(Collected data)
----

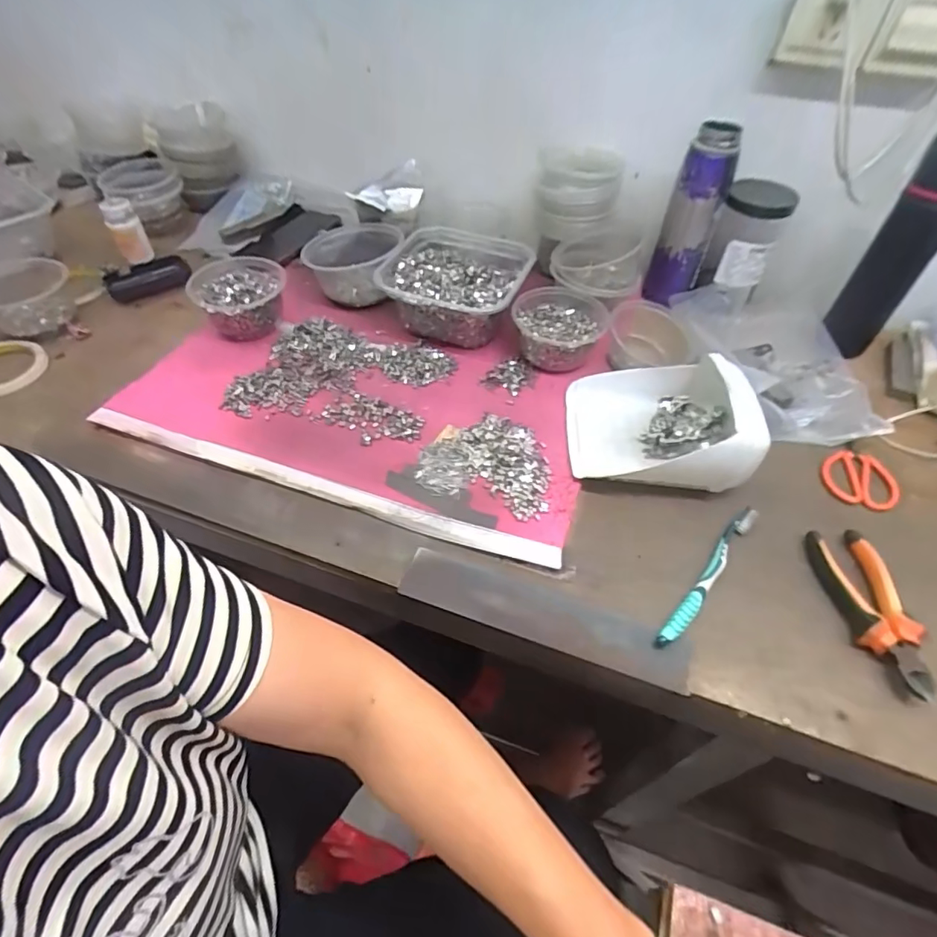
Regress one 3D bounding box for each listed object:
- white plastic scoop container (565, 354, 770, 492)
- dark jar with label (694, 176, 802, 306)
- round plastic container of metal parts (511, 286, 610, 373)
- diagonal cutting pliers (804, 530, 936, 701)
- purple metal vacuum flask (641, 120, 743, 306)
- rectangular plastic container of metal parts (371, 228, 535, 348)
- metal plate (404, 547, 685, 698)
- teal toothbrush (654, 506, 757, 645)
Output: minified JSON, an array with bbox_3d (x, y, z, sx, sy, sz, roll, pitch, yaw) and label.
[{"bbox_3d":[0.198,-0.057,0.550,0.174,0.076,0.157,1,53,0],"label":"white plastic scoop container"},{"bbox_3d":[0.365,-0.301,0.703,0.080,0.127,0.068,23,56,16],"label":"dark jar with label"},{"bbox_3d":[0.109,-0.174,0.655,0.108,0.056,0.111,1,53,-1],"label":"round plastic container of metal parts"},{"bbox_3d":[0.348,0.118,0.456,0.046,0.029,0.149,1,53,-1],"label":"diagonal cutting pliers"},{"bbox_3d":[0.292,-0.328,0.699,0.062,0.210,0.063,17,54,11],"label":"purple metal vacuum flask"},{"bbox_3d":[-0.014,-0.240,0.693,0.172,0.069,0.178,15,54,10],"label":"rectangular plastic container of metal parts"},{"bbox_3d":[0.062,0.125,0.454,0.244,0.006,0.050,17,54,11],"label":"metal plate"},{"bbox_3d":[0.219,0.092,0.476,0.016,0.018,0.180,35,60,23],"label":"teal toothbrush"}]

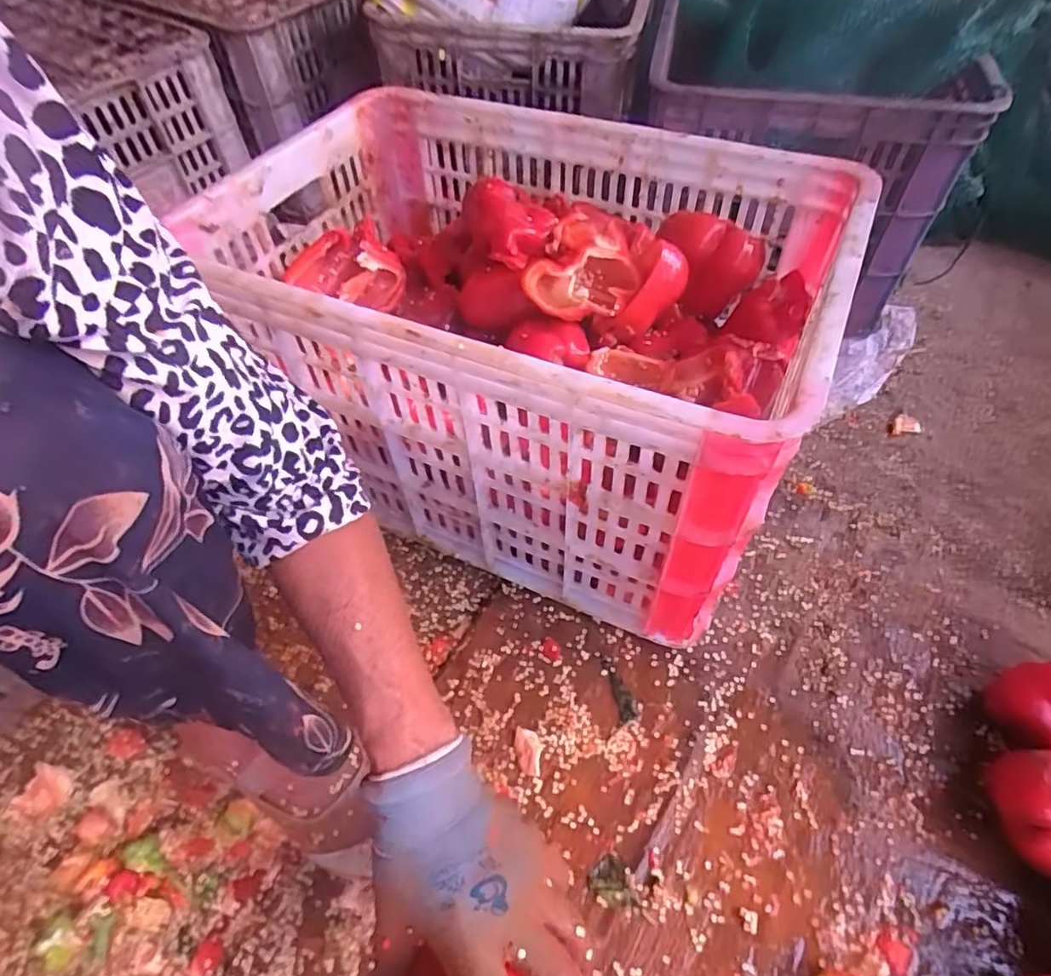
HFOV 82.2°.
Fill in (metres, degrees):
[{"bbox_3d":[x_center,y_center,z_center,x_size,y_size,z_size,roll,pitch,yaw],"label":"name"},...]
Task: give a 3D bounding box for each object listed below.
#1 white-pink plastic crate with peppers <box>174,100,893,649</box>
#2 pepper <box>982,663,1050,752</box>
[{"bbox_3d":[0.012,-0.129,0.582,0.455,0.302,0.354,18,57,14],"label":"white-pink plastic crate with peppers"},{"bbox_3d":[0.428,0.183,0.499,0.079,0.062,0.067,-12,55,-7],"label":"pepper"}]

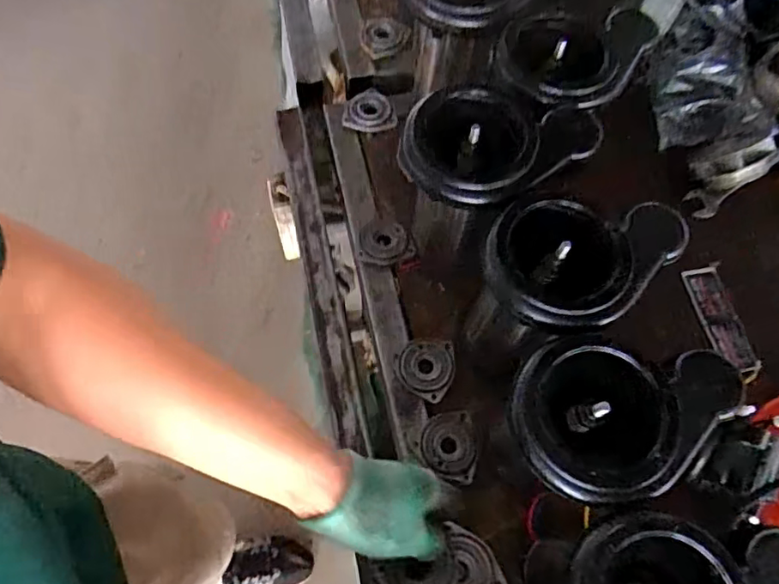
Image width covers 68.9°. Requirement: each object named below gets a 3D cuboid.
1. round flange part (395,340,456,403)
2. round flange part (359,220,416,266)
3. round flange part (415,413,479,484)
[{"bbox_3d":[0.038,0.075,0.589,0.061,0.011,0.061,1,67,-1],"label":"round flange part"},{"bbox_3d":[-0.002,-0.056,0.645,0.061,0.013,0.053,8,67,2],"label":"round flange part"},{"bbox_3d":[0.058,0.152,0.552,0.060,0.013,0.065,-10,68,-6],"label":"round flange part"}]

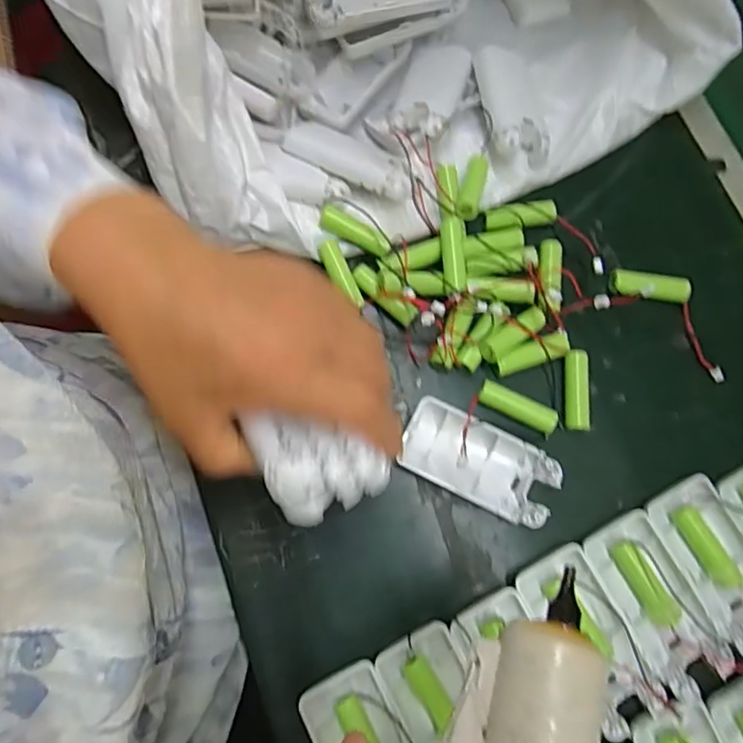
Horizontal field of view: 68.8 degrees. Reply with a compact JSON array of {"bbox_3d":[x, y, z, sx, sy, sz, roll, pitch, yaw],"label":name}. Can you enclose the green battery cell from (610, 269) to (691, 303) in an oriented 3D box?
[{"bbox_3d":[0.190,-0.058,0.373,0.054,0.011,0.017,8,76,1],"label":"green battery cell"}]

----

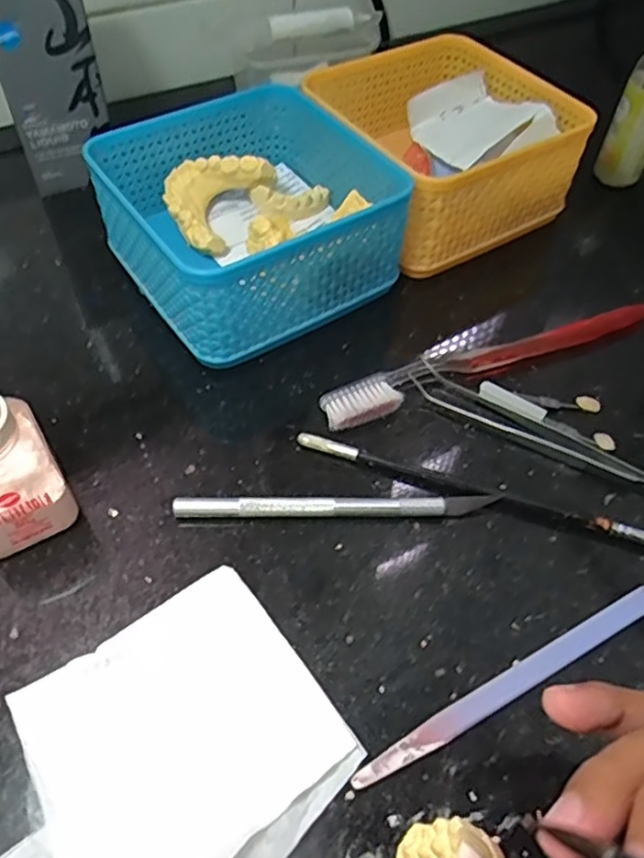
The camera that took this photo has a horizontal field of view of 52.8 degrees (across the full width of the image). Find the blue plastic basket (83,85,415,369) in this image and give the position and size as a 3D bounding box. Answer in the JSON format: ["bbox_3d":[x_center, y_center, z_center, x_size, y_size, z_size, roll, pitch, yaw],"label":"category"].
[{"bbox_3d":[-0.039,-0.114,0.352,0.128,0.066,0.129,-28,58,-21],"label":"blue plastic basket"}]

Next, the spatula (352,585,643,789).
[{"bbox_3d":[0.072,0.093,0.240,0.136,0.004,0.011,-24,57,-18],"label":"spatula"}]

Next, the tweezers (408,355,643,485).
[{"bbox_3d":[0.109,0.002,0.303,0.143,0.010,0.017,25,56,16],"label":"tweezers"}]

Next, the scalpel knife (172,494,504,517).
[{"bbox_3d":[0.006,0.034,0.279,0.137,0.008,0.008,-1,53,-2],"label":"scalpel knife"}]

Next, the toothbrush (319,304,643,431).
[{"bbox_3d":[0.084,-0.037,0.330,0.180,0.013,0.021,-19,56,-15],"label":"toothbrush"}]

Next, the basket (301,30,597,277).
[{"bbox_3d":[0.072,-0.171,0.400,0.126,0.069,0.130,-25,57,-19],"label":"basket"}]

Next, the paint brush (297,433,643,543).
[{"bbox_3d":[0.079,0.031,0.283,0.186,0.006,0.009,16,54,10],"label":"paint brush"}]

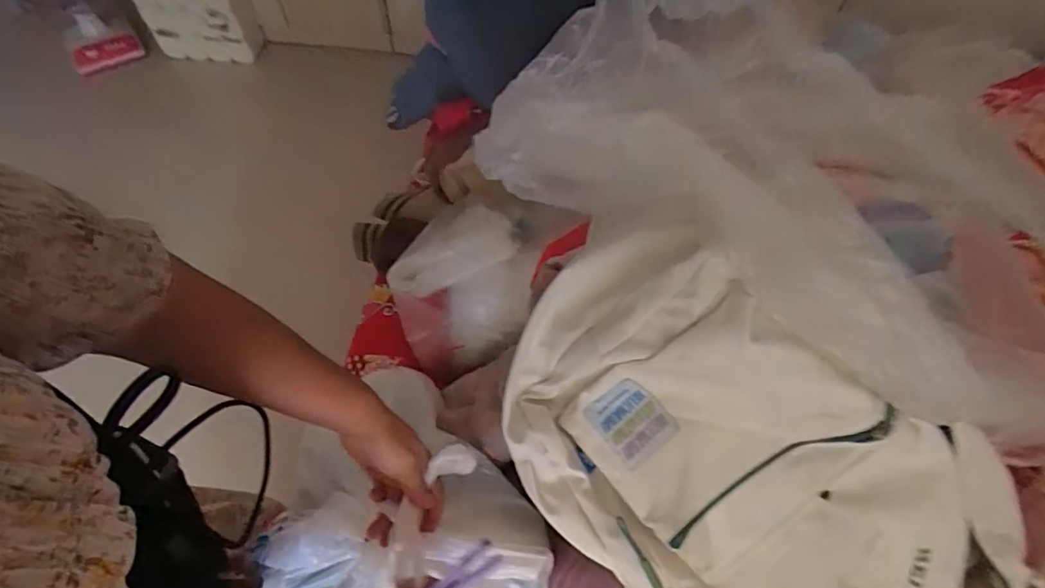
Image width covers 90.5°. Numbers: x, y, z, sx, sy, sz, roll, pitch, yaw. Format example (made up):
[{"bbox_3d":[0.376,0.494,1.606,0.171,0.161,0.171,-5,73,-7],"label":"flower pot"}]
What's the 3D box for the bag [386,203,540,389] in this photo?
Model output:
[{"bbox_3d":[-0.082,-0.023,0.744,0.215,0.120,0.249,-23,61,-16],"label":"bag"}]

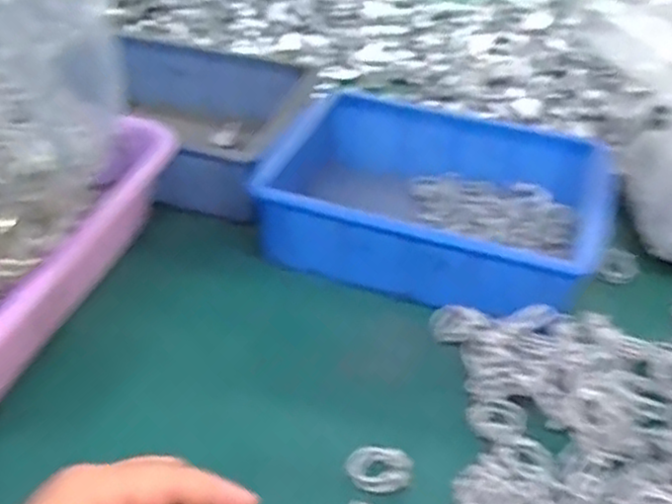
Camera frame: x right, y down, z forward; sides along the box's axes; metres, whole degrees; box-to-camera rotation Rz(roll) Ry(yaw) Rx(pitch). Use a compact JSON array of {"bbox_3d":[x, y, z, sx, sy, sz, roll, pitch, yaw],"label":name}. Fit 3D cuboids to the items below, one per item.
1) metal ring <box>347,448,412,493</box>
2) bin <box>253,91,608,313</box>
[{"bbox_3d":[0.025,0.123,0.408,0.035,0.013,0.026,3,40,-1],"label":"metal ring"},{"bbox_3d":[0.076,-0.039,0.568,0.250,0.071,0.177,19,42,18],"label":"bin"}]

----

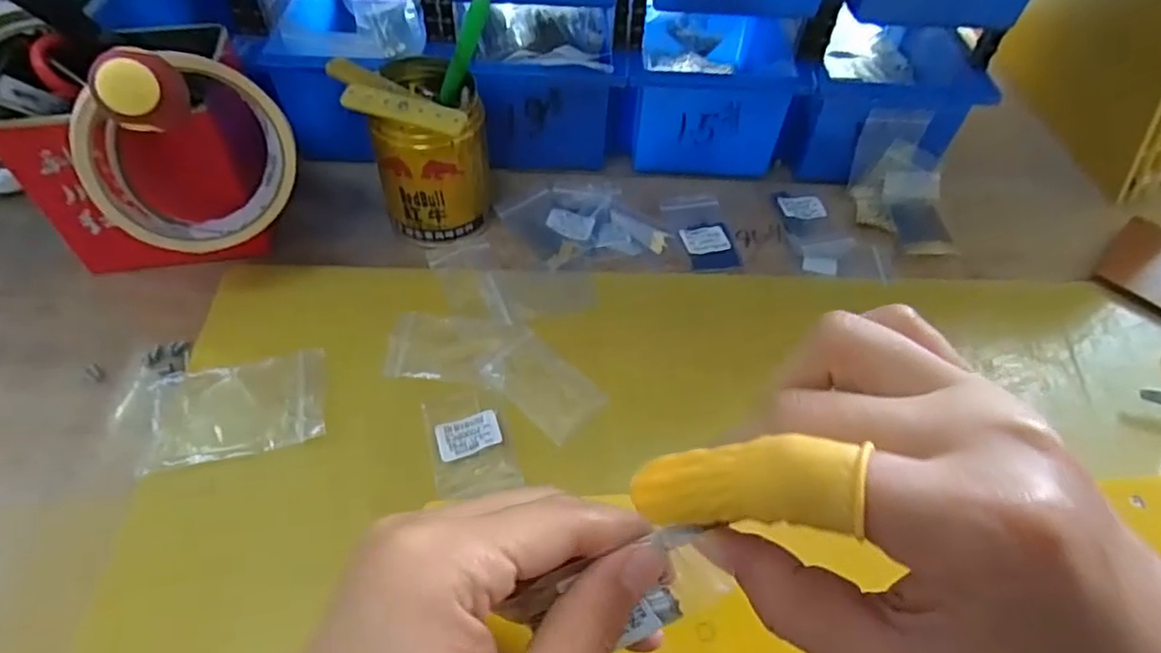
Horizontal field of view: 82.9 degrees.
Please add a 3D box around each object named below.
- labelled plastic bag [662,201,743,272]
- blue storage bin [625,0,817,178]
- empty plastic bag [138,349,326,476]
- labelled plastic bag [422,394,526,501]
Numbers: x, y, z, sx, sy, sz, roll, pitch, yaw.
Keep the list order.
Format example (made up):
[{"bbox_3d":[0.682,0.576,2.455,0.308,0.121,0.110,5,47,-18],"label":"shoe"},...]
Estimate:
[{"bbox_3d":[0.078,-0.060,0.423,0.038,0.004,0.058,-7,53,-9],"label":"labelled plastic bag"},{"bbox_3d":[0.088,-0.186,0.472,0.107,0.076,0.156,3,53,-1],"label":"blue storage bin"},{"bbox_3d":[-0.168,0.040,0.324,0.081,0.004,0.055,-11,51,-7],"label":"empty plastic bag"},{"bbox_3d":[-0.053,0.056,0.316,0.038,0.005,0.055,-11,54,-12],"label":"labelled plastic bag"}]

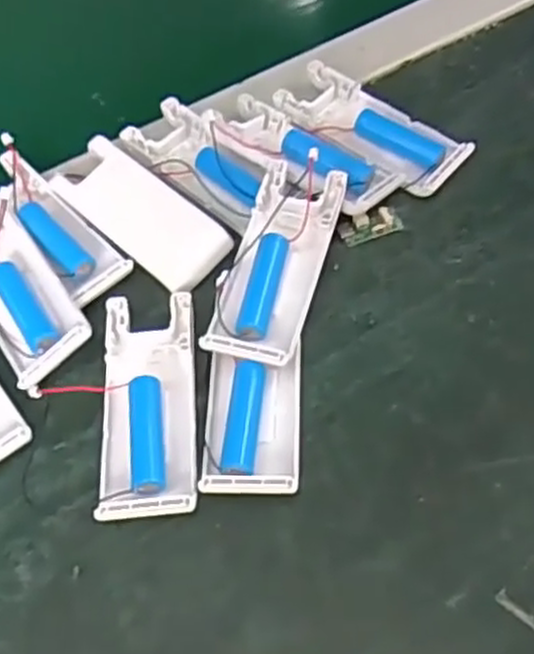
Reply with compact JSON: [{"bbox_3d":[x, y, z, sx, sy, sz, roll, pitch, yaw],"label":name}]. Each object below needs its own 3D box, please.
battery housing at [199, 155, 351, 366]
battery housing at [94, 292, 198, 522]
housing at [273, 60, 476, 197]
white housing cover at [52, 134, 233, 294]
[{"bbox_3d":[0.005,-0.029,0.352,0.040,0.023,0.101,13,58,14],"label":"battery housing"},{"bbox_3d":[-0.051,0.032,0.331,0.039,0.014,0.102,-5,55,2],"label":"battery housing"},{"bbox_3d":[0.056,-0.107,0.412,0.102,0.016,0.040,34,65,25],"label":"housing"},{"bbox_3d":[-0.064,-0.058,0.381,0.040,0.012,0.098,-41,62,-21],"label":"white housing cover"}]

----

• [INSTRUCTIONS FOR THE TASK]:
In the entries above, find the line holding "Regress one 3D" and the line holding "- teal toothbrush (654, 506, 757, 645)", then retype exactly those two lines and every line between them, and nothing else.

• [OUTPUT OF THE TASK]:
Regress one 3D bounding box for each listed object:
- white plastic scoop container (565, 354, 770, 492)
- dark jar with label (694, 176, 802, 306)
- round plastic container of metal parts (511, 286, 610, 373)
- diagonal cutting pliers (804, 530, 936, 701)
- purple metal vacuum flask (641, 120, 743, 306)
- rectangular plastic container of metal parts (371, 228, 535, 348)
- metal plate (404, 547, 685, 698)
- teal toothbrush (654, 506, 757, 645)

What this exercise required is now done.